Эхо… оно становилось громче.
Пески Времени просыпались.
Глава 1: Шепот в Доме Жизни
Фивы, или Васет, как называли его дети Кемет, купались в золотом свете раннего утра. Воздух, еще не раскаленный дневным зноем, был напоен ароматами лотоса с храмовых прудов, благовоний, курившихся на алтарях, и далеким, едва уловимым запахом речного ила – дыханием самого Хапи, великого Нила. Жизнь текла размеренно и упорядоченно, как священная река, несущая благословение плодородным землям. Маат царила здесь незыблемо, подкрепленная мощью фараона Аменхотепа III и бдительным оком жрецов Амона-Ра.

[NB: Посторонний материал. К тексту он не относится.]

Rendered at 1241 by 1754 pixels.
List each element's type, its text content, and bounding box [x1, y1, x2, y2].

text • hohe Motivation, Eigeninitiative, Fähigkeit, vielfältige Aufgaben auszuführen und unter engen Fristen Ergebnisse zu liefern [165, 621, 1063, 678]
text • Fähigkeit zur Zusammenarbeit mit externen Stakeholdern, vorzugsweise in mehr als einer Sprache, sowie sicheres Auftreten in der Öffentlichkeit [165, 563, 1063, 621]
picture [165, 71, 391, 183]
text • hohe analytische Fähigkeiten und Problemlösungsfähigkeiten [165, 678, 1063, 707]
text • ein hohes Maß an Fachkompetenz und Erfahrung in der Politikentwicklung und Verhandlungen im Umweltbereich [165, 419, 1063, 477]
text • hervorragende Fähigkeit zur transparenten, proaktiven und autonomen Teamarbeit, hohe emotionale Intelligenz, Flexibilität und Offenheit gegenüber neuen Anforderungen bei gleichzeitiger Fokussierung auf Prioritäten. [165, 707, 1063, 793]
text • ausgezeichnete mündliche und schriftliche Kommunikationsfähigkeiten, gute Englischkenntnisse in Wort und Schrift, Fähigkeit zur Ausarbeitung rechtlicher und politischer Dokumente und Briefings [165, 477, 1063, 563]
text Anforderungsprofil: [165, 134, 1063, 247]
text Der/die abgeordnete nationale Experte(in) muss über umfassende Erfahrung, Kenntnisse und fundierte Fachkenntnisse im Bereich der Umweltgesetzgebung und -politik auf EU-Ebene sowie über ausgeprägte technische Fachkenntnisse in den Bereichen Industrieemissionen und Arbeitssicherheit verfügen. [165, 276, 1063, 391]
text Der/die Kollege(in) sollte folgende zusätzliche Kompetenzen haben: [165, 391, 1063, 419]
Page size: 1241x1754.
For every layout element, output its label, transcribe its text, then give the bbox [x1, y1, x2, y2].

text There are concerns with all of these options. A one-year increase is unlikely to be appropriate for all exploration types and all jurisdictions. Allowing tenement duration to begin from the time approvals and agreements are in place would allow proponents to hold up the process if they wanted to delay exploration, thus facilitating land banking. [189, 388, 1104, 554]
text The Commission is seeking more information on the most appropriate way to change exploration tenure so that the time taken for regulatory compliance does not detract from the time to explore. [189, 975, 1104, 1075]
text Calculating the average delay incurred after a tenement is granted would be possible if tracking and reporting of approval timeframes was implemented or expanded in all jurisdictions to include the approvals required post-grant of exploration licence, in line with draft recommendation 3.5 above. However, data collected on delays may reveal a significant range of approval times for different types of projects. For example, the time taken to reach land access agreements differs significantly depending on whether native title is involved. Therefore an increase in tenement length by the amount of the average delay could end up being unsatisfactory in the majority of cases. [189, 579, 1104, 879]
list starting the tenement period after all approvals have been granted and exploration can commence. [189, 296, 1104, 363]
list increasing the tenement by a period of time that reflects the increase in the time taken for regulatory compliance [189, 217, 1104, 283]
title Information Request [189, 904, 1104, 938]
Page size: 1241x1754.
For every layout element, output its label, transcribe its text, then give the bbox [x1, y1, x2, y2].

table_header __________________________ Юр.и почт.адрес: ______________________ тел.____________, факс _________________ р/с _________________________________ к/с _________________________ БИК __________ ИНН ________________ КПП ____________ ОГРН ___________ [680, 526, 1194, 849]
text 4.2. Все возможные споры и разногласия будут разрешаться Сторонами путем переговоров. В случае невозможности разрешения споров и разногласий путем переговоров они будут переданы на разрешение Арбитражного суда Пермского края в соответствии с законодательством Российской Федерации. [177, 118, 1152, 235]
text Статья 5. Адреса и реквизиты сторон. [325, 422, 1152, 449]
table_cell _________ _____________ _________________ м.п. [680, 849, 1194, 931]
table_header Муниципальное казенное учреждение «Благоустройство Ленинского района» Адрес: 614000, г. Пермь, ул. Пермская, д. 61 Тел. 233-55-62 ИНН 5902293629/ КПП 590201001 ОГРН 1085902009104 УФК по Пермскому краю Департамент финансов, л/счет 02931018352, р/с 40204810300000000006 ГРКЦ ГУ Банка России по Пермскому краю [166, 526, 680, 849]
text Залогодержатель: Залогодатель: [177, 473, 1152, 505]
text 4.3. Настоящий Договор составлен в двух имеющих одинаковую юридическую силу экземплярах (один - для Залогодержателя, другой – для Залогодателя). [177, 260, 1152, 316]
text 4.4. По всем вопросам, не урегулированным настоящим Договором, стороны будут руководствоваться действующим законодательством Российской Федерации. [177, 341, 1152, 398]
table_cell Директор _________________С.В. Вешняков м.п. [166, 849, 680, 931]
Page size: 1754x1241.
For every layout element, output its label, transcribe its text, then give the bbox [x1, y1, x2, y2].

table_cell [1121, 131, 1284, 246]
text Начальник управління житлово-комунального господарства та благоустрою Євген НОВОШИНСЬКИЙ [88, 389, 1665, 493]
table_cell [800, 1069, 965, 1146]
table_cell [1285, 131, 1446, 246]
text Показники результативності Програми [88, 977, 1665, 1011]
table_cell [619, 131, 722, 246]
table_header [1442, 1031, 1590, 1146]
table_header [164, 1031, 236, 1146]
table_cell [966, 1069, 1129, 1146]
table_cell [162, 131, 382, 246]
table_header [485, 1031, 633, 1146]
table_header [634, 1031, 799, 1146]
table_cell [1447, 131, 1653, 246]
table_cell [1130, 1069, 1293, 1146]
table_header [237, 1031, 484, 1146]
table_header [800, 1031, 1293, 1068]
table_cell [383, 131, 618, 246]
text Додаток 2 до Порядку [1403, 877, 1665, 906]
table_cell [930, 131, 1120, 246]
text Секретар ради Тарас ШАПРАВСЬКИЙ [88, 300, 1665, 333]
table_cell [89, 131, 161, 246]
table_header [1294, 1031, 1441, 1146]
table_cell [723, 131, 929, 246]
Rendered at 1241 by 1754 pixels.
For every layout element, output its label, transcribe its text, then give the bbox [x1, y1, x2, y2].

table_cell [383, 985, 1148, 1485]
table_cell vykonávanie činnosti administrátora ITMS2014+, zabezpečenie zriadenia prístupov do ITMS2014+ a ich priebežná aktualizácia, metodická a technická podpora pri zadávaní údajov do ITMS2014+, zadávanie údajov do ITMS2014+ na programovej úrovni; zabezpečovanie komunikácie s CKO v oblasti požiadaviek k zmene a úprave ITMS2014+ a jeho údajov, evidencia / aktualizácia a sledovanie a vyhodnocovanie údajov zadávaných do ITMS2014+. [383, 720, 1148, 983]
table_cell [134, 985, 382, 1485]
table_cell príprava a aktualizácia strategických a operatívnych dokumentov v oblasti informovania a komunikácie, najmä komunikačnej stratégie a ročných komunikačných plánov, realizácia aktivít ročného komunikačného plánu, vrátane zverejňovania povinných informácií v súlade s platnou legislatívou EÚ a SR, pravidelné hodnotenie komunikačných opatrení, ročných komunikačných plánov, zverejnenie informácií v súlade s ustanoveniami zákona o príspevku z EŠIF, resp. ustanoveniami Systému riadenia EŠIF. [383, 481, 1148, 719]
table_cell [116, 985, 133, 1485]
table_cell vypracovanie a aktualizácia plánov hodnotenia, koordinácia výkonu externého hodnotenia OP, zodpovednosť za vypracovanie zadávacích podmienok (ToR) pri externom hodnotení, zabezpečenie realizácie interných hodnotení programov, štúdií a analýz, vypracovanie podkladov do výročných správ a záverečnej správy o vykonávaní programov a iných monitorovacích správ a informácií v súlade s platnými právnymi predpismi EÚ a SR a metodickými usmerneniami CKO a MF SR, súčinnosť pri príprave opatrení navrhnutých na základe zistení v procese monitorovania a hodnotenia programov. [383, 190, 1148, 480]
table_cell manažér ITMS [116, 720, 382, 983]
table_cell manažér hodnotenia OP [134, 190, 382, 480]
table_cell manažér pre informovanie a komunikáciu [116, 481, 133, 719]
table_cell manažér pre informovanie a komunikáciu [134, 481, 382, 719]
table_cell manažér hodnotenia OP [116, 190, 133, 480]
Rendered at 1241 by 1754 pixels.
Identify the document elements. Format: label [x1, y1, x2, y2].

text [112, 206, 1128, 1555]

В прохладной тишине Дома Жизни при храме Тота, владыки мудрости и письма, эта упорядоченность ощущалась особенно остро. Стопки папирусов высились аккуратными рядами, писцы склонялись над своими палетками, выводя священные иероглифы, а воздух был густым от запаха старых свитков и чернил. Здесь, среди хранилищ знаний, Мерит чувствовала себя почти дома. Почти.
Молодая жрица, едва перешагнувшая порог двадцати зим, сидела, поджав под себя ноги, на циновке перед низким столиком. Тонкие пальцы с изящными ногтями, окрашенными хной, осторожно разворачивали ветхий папирус – один из тех, что редко извлекали из самых дальних ниш архива. Ее лицо, обрамленное гладкими черными волосами, собранными в традиционную прическу, было сосредоточенным. Большие темные глаза внимательно скользили по потускневшим строкам, разбирая символы, повествующие о ритуалах времен Древнего Царства.